I’m doing this little extra feature because I ran into several news items over the past week or so that made me say “what the hell?” out loud to my monitor.
Fedora To Get a New Partition Manager. All? Almost all? Linux distributions use gparted, which is open source and can be updated. Why not add to that? Also, it’s yet another preannouncement about how this new replacement tool will work – it’s not functional yet.
Text streams should be the fallback interface in Unix. Every 2 or 3 years someone gets this idea in some form – somehow it doesn’t overcome 40+ years of text usage.
Revisiting How We Put Together Linux Systems. Nobody can find fault with ideas like easier package management and signing. (Though maybe having the same upgrade mechanism for base + 3rd party software isn’t a good idea) However. this answer, coming from part of the group behind systemd, ties all software installation into having a btrfs volume – even requiring a virtual btrfs volume if there isn’t one installed. Incompatible software versions are dealt with by turning /usr into a sort of container. That kills any sort of need to interoperate with other software. And of course it assumes there is no Unix but Linux. (via)
Grump grump grump.
The new partition manager is actually kind of reasonable. Gparted can’t deal with things like LVM volumes and RAID. They already have a library for that stuff from their installer and are now writing a GUI for it.

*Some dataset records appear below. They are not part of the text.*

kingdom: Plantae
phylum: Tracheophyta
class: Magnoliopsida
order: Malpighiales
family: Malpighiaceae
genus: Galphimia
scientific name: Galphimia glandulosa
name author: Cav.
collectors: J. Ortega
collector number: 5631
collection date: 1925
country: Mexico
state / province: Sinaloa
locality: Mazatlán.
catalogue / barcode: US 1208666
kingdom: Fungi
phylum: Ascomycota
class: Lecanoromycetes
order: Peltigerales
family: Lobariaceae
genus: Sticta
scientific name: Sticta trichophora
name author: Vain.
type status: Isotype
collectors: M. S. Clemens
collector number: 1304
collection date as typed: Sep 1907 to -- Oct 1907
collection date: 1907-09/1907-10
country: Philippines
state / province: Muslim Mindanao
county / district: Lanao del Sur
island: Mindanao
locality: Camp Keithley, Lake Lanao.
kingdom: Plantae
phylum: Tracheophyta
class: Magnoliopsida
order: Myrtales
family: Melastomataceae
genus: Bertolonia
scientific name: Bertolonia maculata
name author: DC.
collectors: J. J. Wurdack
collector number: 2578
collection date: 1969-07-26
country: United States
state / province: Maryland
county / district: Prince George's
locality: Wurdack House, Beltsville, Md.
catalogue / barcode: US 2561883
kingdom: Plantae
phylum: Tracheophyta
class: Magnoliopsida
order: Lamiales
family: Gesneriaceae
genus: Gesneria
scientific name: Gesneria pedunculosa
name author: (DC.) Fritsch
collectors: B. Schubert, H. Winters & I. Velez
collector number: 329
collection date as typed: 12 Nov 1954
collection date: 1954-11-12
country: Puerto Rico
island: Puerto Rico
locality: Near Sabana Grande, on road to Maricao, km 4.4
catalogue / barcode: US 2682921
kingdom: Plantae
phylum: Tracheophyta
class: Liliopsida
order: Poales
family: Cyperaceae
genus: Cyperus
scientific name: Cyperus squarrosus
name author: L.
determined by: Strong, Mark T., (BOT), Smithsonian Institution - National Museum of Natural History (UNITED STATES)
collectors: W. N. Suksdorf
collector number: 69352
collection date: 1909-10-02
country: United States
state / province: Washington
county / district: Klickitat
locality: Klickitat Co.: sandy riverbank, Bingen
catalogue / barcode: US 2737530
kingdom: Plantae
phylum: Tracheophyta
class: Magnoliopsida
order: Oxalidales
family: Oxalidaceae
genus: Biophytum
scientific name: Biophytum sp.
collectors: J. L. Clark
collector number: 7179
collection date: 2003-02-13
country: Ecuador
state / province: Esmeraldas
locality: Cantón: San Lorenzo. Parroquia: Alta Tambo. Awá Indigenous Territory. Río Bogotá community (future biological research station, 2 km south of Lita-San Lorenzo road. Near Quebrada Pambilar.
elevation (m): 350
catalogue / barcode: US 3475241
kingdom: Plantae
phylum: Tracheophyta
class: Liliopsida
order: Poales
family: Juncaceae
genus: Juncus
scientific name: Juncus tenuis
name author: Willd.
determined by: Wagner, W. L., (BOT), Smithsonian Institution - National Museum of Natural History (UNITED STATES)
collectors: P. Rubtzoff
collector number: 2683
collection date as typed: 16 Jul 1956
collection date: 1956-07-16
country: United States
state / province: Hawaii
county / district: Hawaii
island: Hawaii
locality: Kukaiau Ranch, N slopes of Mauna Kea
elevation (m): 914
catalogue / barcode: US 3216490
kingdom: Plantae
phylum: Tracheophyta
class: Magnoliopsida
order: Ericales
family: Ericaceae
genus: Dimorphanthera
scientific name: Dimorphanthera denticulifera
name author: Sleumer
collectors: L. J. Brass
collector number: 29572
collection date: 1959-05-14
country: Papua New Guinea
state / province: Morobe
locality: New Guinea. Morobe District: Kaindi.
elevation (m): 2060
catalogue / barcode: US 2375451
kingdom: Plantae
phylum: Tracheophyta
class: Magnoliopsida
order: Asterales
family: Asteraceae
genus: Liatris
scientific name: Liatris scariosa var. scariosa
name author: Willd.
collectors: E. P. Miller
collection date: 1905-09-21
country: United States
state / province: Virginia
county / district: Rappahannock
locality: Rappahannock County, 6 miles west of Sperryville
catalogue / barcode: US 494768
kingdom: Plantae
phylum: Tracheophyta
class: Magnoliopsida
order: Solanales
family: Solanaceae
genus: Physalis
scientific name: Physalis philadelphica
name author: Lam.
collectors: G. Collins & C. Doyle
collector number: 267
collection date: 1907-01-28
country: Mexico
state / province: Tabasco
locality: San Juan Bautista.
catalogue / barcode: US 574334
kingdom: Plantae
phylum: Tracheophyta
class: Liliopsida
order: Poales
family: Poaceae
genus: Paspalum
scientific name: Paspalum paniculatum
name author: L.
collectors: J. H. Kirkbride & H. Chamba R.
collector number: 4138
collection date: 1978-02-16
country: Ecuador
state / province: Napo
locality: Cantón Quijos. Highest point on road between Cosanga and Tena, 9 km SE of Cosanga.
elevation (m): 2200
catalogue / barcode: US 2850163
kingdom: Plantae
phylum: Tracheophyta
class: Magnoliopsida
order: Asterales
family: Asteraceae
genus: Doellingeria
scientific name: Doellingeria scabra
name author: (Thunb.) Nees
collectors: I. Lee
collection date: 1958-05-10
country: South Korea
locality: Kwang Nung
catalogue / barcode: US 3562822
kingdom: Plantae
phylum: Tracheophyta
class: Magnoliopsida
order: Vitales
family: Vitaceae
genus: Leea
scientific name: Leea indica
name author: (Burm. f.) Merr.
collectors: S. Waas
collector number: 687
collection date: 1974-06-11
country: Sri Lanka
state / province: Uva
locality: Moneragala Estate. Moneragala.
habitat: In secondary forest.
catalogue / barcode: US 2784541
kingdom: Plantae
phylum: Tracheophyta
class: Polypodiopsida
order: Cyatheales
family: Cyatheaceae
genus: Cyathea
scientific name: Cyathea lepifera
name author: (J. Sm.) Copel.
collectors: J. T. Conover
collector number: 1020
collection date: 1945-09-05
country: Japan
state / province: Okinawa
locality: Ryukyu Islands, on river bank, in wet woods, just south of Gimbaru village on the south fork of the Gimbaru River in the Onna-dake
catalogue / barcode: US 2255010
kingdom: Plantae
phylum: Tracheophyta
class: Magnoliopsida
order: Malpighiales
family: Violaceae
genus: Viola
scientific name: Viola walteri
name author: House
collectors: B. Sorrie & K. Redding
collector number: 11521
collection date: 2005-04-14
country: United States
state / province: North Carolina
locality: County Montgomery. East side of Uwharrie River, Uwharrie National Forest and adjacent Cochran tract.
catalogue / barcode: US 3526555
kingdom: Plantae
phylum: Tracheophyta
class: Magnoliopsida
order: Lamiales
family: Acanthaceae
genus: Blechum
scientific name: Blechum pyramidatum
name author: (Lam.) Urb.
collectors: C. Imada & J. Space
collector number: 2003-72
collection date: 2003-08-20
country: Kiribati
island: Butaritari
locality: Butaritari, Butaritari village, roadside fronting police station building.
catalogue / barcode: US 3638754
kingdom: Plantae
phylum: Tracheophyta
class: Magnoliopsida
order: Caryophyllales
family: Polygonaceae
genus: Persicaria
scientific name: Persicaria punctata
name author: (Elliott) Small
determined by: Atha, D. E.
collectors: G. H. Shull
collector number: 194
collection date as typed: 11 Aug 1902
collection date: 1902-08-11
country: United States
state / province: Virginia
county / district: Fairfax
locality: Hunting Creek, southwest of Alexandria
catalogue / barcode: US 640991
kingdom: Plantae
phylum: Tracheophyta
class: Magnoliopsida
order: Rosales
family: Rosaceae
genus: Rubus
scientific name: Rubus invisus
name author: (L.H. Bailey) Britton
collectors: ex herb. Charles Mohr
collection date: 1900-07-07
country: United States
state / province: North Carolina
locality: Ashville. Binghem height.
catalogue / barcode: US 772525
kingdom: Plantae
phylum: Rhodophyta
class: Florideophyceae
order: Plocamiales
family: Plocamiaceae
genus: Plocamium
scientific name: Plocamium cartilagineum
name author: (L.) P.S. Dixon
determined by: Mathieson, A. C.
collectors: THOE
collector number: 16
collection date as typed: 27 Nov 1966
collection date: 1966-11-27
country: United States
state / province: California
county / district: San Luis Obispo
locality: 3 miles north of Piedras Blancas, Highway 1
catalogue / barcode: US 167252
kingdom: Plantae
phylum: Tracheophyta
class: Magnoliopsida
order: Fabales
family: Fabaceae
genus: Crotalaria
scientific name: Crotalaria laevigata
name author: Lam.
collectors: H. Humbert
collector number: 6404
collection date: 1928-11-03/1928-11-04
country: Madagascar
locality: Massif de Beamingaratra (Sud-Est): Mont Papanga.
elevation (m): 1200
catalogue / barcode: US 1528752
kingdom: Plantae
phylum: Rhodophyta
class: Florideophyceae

Seems like Linux distros are heavily developing solutions for server systems with higher and higher level of automation (in terms of provisioning and centralized/externalized configuration management). Looking at it from a 3rd party Linux software developer it’s all good, but when I think of my own Linux workstation and its administration, I can not think “why does all of this need deprecating”.
I am not hostile to the idea that Fedora brings up new tool for partitioning the disk. I prefer to use the FreeBSD gpart. The GNU parted is not nice to me.
So, of course these new tools do not work as expected when they are new, it is like with the new anaconda, back then it was unstable and almost unusable, now it works quite well, although some ppl are still reporting trouble with it. It is some improvement, but also a shame that GNU/Linux ppl are not able to provide a tool that can handle GPT partition table nearly as good/easy/functional as FreeBSD gpart does.